I am, unfortunately, one of those people who have a very rigid comfort zone. I know where I feel comfortable, and where I do not feel comfortable and where I go and what I do depends on that level of comfort. For example, I HATE clubbing. I hate the music and the noise and the fact that I have to wear heels and I very rarely venture out to a club. To put it in book terms, I’m like Bilbo at the beginning of The Hobbit – perfectly happy with his life as it is and no desire to go off on an adventure.
Except this year it changed. Quite unexpectedly and with no conscious choice I began to do things that were WAY out of my comfort zone. And although it was scary and uncomfortable at times, for the most part I loved it. Every thing I came up against, every little hiccup along the way, I got past it. And with every time I got past an issue, a little inkling of confidence sprang up inside of me until at the end of last term I began to feel like I could conquer anything I set my mind too.

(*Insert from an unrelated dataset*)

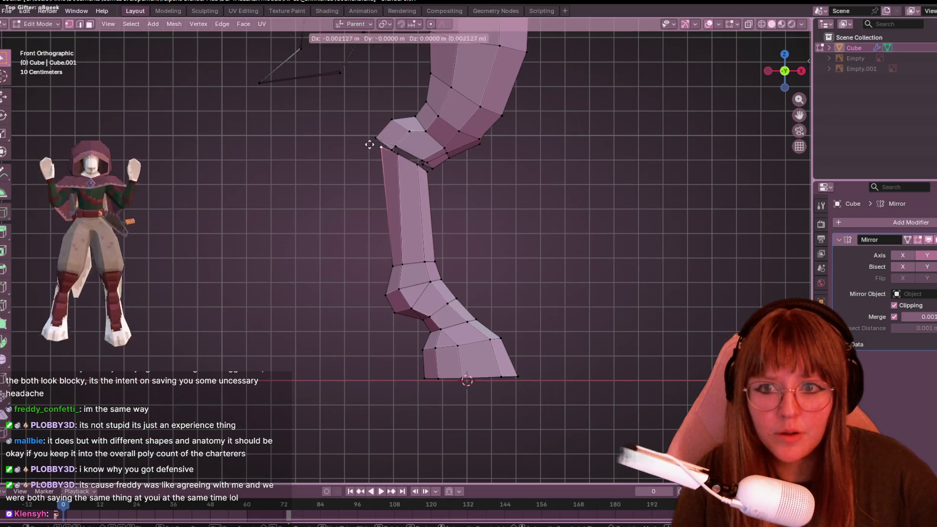
pyautogui.click(371, 141)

And then the rejection came.
And all that confidence, all that pushing the boundaries of my comfort zone disappeared in a flash of self pity, anger and feeling like the smallest person alive. I began to question everything:
Was I really good at anything?
Was I on the right track?
Had I made a humungous mistake?
I could almost feel my comfort zone getting smaller and smaller around me. I could feel myself want to give up, to retreat back to bed. I felt defeated. I felt like crying. I felt like giving up.
And then a little spark of something rose up in me. Was I really going to let one person make me feel like this? Was I going prove that rejection right? The best thing, no the only thing I could do was to prove them wrong. I wasn’t going to lay in bed and cry.
So yes – Getting rejected sucks. It really hurts. It happens to everyone. I’ve worked so hard this year at putting myself out there, getting more involved and getting out of my comfort zone – there HAD to come a time where I would stumble. Now I almost feel as if the rejection was a challenge, another stepping stone that I had to pass to get where I’m going in life. It’s definitely something I’ll learn from, but I’m not going to linger on it. I’m going to move on, bigger and better then that rejection.
SO, what are your ways to deal with rejection? What’s the worst rejection you’ve ever had?